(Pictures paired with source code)
.....
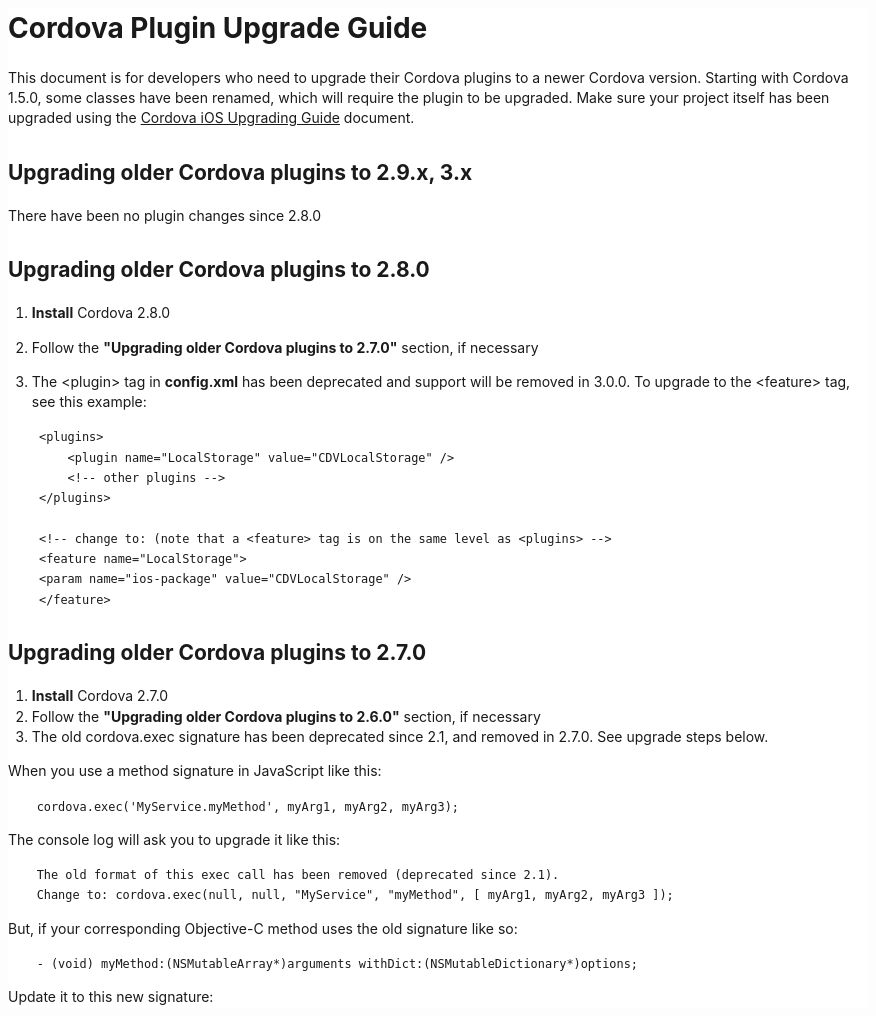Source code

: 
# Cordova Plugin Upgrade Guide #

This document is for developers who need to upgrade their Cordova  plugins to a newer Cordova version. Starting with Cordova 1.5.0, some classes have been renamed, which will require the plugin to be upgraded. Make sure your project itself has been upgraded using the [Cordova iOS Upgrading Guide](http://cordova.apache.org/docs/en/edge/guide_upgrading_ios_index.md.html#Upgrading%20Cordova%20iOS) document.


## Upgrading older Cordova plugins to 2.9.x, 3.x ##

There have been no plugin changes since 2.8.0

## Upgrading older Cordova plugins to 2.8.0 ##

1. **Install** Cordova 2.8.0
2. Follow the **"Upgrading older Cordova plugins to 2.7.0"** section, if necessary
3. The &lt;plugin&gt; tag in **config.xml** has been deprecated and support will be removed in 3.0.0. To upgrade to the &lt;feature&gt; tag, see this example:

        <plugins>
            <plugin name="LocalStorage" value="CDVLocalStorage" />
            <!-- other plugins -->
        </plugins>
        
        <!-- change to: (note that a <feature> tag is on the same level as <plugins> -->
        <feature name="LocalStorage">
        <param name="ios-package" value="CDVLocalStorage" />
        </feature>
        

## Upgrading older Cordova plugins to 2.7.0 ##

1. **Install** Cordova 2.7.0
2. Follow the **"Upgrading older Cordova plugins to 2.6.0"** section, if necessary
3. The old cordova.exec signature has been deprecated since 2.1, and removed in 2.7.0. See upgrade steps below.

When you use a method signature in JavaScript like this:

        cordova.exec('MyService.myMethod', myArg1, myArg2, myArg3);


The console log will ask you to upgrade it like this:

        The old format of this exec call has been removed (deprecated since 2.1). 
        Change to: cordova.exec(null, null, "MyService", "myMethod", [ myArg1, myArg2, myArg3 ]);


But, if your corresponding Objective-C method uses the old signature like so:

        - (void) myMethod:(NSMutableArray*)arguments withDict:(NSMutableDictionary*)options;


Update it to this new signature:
.....
**EXERCISE DIRECTIONS**
All lines in the data that contain the word "CDVLocalStorage" should be copied.

**SOLUTION FOR THIS PROBLEM**
            <plugin name="LocalStorage" value="CDVLocalStorage" />
        <param name="ios-package" value="CDVLocalStorage" />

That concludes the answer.